Félix, Pierre, Théodore Aulois

1893 - 1957

Informations générales
  • Né le 18 juin 1893 à Lyon (Rhône-et-Loire - France)
  • Décédé le 3 janvier 1957 à Paris (Paris - France)

Mandats à l'Assemblée nationale ou à la Chambre des députés

Régime politique
Troisième République - Chambre des députés
Législature
XVe législature
Mandat
Du 8 mai 1932 au 31 mai 1936
Département
Nièvre
Groupe
Non inscrit

Biographies

Né le 12 juin 1893 à Lyon (Rhône), mort le 3 janvier 1957 à Paris.

Député de la Nièvre de 1932 à 1936.

Agé de 21 ans lorsqu'éclata la guerre de 1914, Félix Aulois fut un grand soldat.
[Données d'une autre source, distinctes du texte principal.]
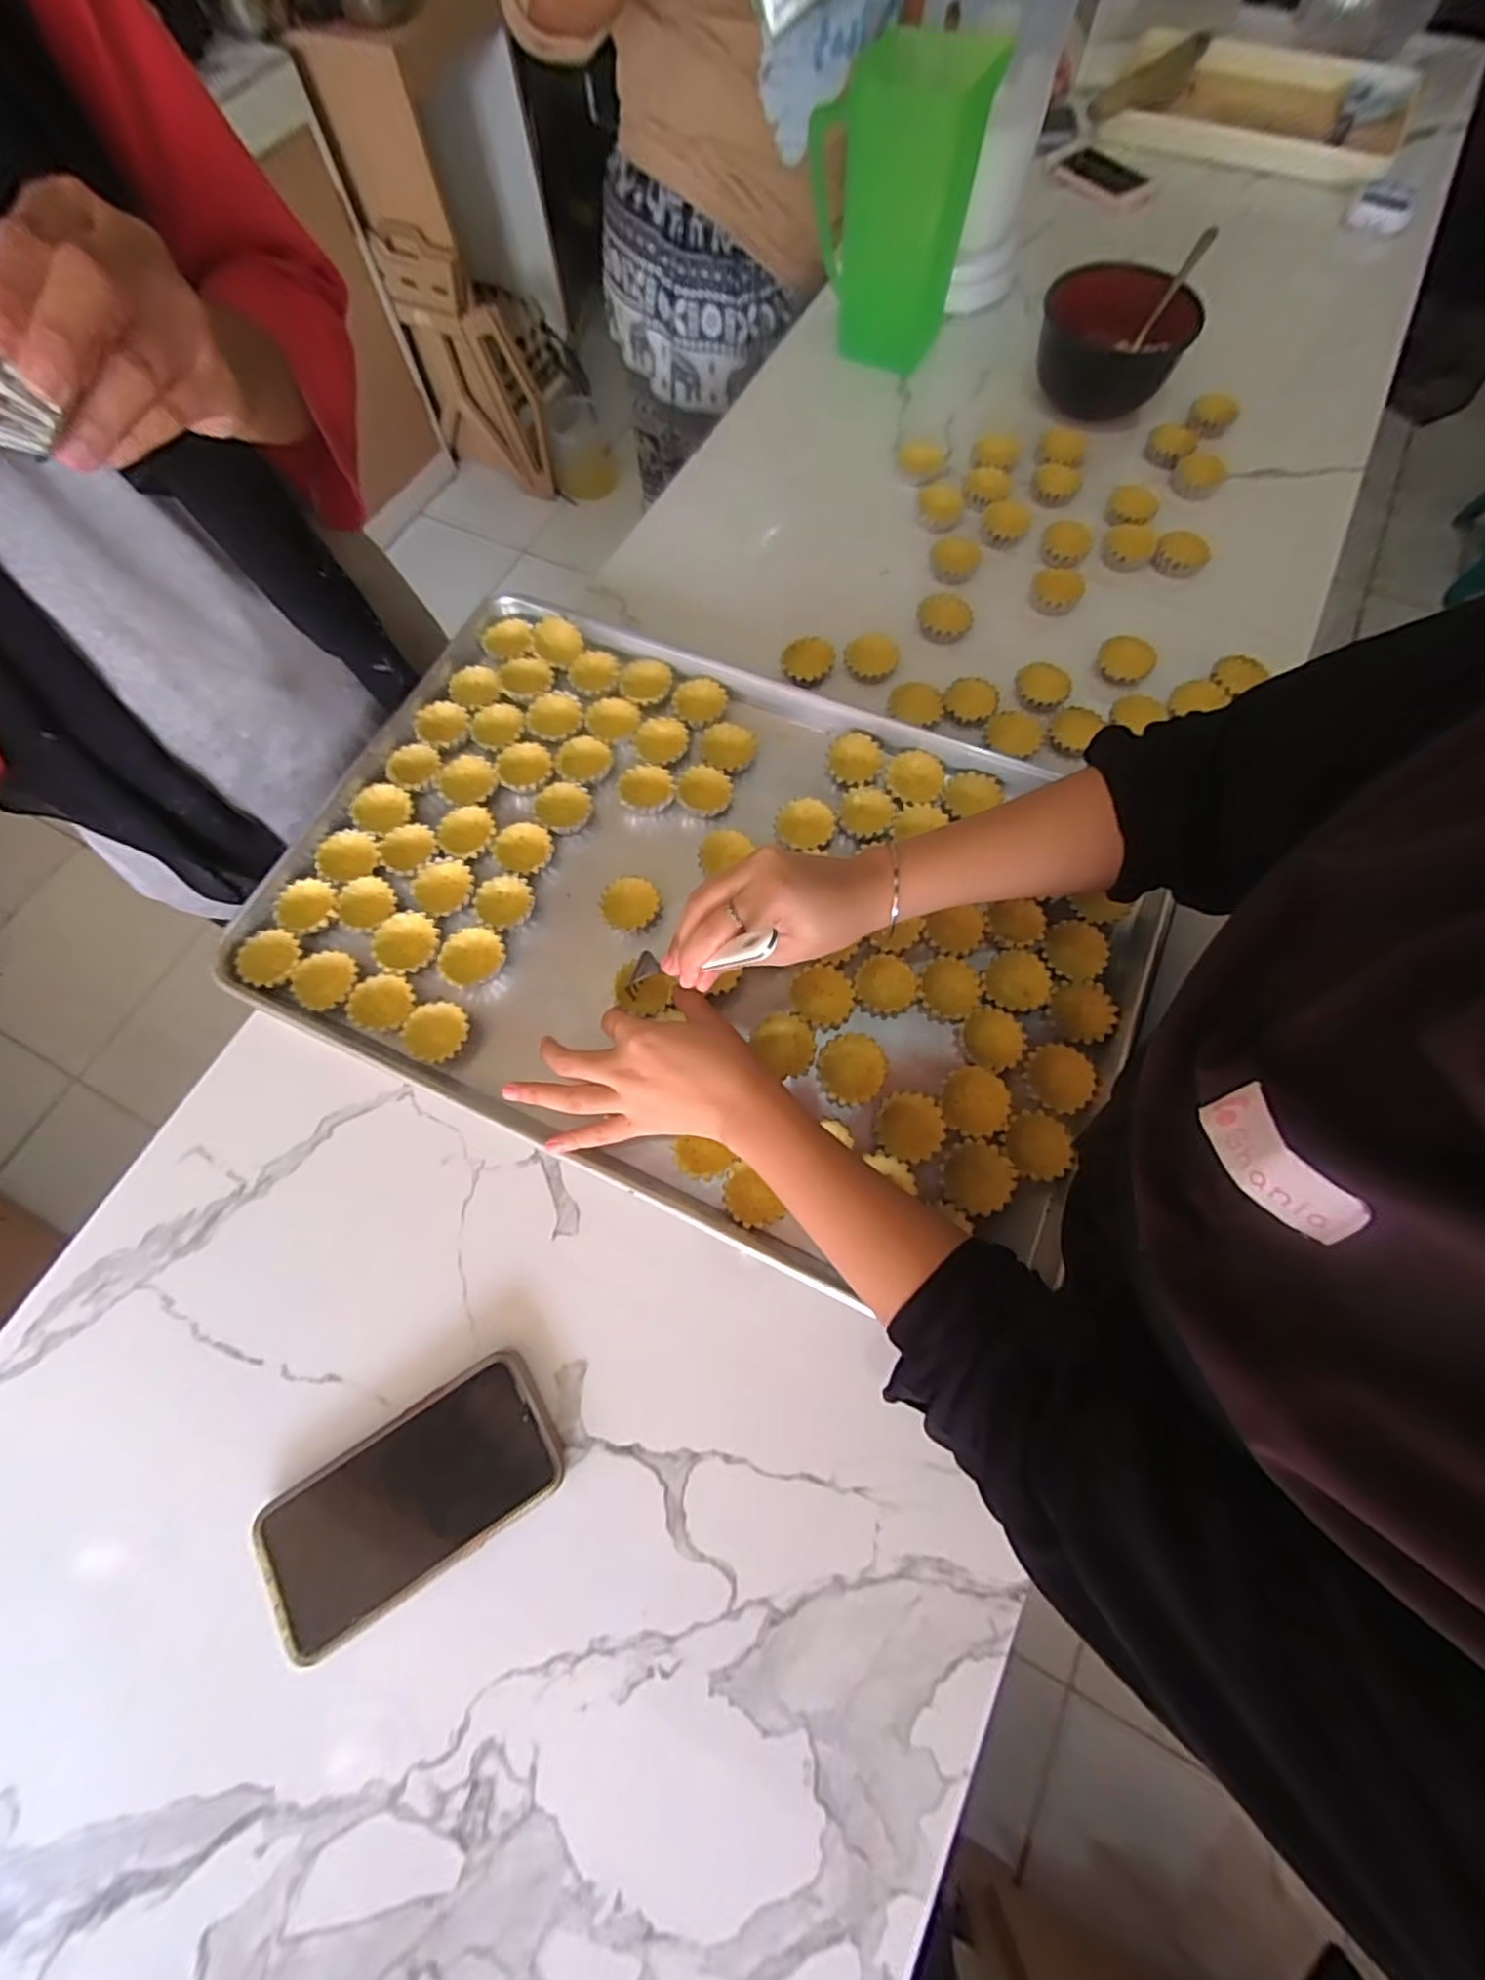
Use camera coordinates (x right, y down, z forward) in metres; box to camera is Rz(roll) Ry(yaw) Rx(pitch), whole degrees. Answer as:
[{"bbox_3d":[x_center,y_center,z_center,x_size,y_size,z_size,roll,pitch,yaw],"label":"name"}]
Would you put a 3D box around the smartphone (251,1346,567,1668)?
[{"bbox_3d":[-0.188,0.286,0.377,0.161,0.013,0.080,-31,73,-10],"label":"smartphone"}]

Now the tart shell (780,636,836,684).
[{"bbox_3d":[0.055,-0.279,0.567,0.044,0.018,0.043,0,70,1],"label":"tart shell"}]

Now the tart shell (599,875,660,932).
[{"bbox_3d":[-0.084,-0.062,0.496,0.042,0.020,0.041,0,70,0],"label":"tart shell"}]

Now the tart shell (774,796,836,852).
[{"bbox_3d":[0.048,-0.126,0.516,0.043,0.020,0.041,0,70,0],"label":"tart shell"}]

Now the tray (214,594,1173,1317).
[{"bbox_3d":[-0.031,-0.064,0.492,0.603,0.033,0.407,23,72,8],"label":"tray"}]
Incorporé au 134° régiment d'infanterie. victime, dès la première bataille des frontières, d'une grave blessure qui fit de lui une « gueule cassée », il reprit néanmoins le combat en 1917 comme aspirant, puis comme sous-lieutenant, et dirigea de nombreux coups de main à la tête du corps franc de son régiment. Trois nouvelles blessures, sept citations, la Croix de Guerre, la Légion d'Honneur, le grade de lieutenant sanctionnèrent ses actions d'éclat.

Avocat au barreau de Paris, Félix Aulois fut élu le 8 mai 1932, au 2° tour de scrutin, Député de la Nièvre (circonscription de Château-Chinon). N'appartenant à aucun groupe, il s'intéressa aux activités des Commissions de l'enseignement et des beaux-arts, de la législation civile et criminelle et de l'aéronautique. Candidat de l'Alliance démocratique aux élections de 1936, il fut battu au second tour de scrutin par M. Bondoux, socialiste.
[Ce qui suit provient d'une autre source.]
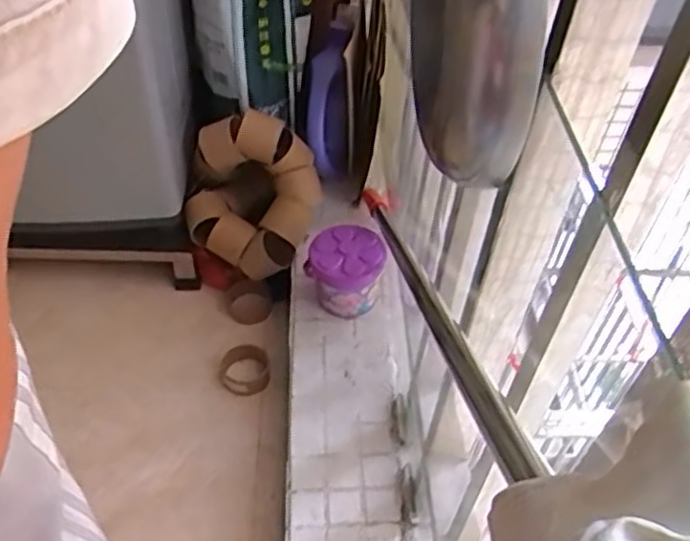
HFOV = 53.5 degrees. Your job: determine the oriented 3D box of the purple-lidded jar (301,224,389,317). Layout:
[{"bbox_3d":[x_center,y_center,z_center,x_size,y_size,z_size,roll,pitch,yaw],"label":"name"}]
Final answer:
[{"bbox_3d":[0.000,0.003,1.178,0.127,0.116,0.120,2,49,-2],"label":"purple-lidded jar"}]

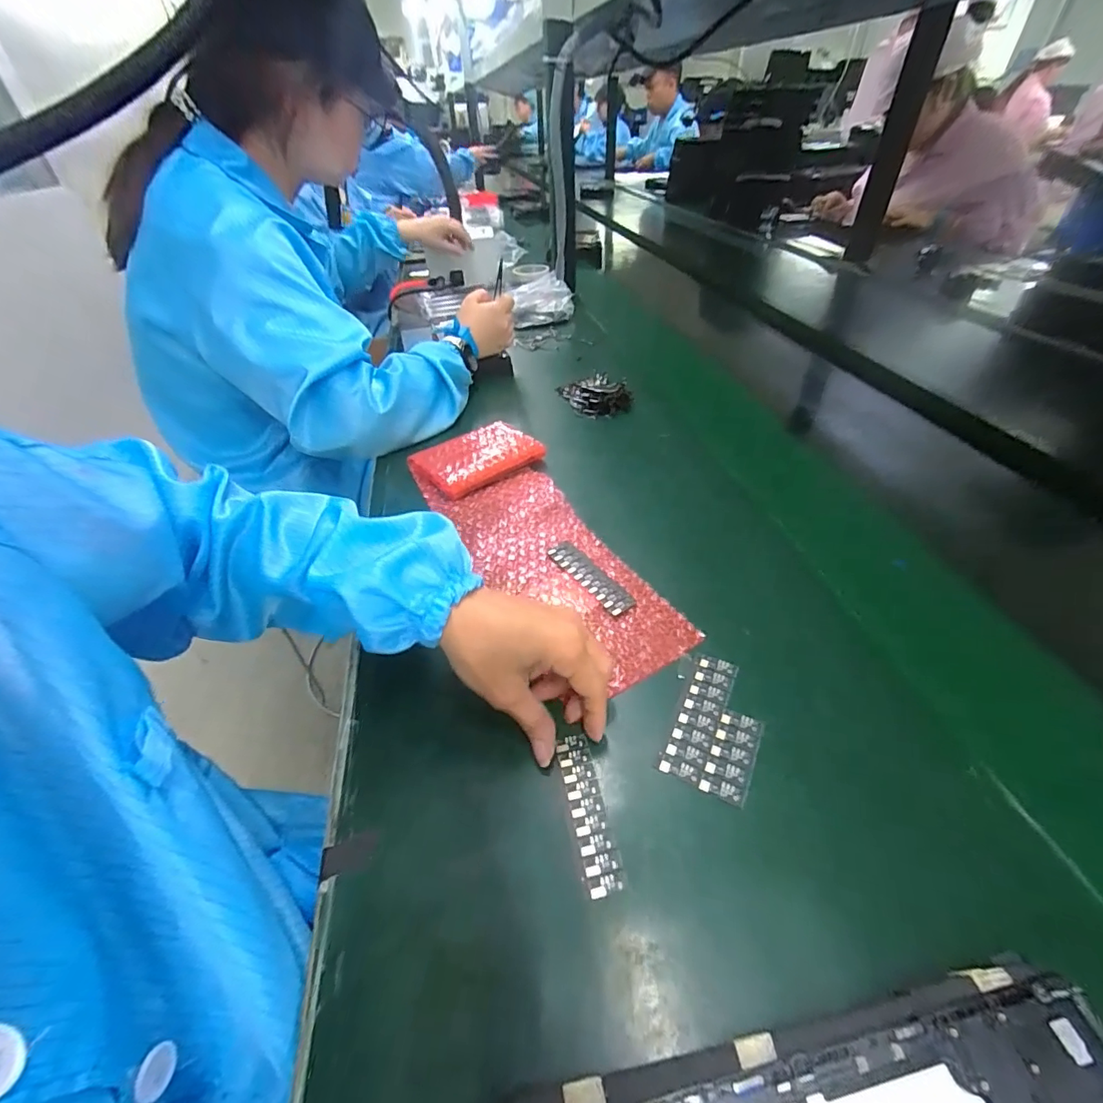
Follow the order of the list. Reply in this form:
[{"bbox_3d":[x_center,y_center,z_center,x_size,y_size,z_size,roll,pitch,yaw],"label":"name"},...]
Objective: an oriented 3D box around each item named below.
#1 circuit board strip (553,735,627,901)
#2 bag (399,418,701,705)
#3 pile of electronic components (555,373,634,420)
[{"bbox_3d":[0.021,0.152,0.287,0.022,0.004,0.088,-11,42,-6],"label":"circuit board strip"},{"bbox_3d":[-0.026,-0.023,0.466,0.138,0.030,0.373,-20,45,-18],"label":"bag"},{"bbox_3d":[0.062,-0.217,0.675,0.084,0.021,0.107,-15,44,-13],"label":"pile of electronic components"}]

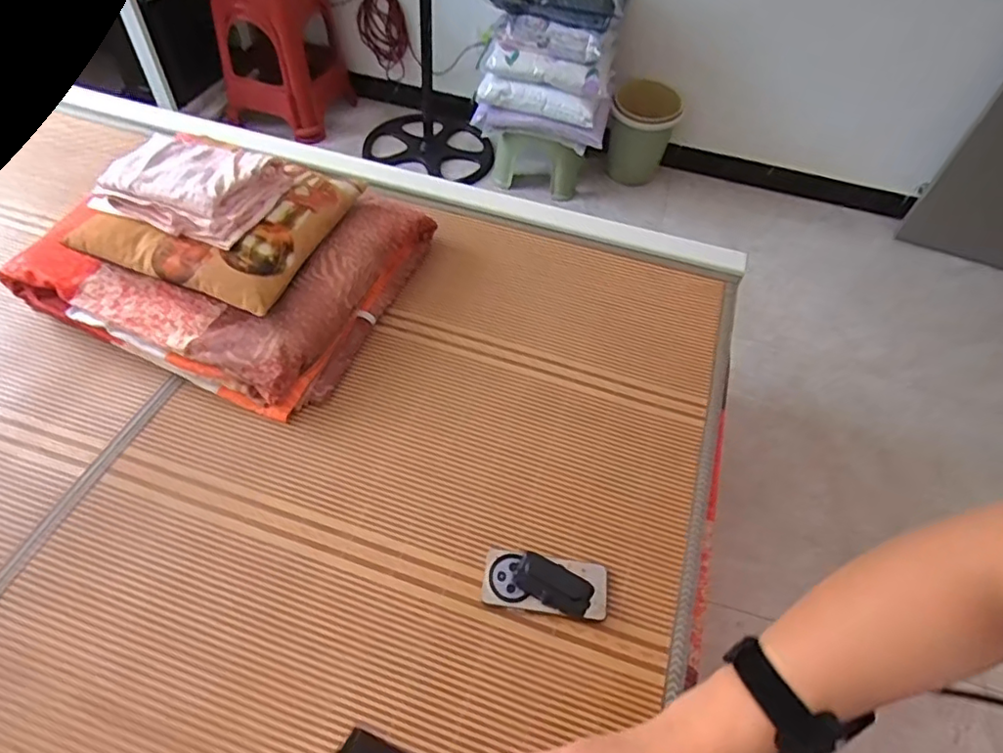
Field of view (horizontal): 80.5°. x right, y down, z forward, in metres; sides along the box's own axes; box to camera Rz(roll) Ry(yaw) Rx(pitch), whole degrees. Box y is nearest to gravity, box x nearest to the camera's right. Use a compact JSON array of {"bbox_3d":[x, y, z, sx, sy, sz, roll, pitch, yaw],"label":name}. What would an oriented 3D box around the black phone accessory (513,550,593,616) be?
[{"bbox_3d":[0.070,0.278,0.795,0.104,0.034,0.052,18,52,9],"label":"black phone accessory"}]

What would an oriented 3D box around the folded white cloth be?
[{"bbox_3d":[-0.544,-0.362,1.071,0.263,0.067,0.264,17,52,8],"label":"folded white cloth"}]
En septembre 1939, il demanda à servir dans une unité de combat, et c'est à la tête d'une compagnie du 49° bataillon de chars lourds qu'en mai 1940, lors de la bataille des Ardennes, il fut grièvement blessé par un obus allemand. Fait prisonnier il fut amputé du bras droit dans des conditions atroces par des chirurgiens allemands. Le 6 décembre 1940, il fut promu Commandeur de la Légion d'Honneur avec une citation qui illustre l'homme, « magnifique officier de légendaire bravoure, adoré de ses gradés et de ses chasseurs pour lesquels il était un vivant et continuel symbole ». Rapatrié comme combattant des deux guerres et grand blessé il fut nommé maire de Gueugnon et fait Grand-Croix de la Légion d'Honneur. Résistant, il fut arrêté par les occupants et déporté à Neuengamme d'où il fut délivré en 1945.

Ses souffrances qui ne lui laissaient aucun répit le contraignirent à abandonner le barreau pour la présidence de la société des téléphones Ericsson, mais jusqu'à sa mort il ne cessa de mettre son activité et sa générosité au service des œuvres des anciens combattants.
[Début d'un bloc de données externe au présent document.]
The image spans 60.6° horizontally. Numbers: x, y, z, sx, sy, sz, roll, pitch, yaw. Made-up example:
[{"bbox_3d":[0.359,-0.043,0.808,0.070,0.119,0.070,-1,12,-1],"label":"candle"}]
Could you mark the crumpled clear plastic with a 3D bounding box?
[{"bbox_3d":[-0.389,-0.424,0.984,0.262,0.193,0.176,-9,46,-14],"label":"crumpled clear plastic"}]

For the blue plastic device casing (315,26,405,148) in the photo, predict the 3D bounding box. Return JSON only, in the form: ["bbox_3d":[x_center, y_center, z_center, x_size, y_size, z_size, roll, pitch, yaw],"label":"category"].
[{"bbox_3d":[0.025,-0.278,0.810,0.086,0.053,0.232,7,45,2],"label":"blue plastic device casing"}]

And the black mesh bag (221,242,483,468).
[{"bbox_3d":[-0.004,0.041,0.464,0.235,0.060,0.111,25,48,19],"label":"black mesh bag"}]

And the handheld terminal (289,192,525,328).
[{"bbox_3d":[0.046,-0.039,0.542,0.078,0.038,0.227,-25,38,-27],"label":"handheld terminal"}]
Né le 18 juin 1893 à Lyon (Rhône)

Décédé le 3 janvier 1957 à Paris

Député de la Nièvre de 1932 à 1936

(Voir première partie de la biographie dans le dictionnaire des parlementaires français 1889-1940, tome I, p. 420).

Ayant demandé à servir dans une unité de combat, Félix Aulois est grièvement blessé, en mai 1940, par un obus allemand, lors de la bataille des Ardennes. Fait prisonnier, il est amputé du bras droit. Le 6 décembre 1940, il est promu commandeur de la Légion d'honneur.

Rapatrié comme combattant des deux guerres et grand blessé, il est nommé maire de Gueugnon et fait grand croix de la Légion d'honneur. Résistant, il est arrêté par l'occupant et déporté à Neuengamme, d'où il est délivré en 1945.

Son état de santé le contraint d'abandonner le barreau. Président de la société des téléphones Ericsson à Paris, il ne cesse, jusqu'à sa mort, survenue le 3 janvier 1957, de mettre son activité et sa générosité au service des œuvres des anciens combattants.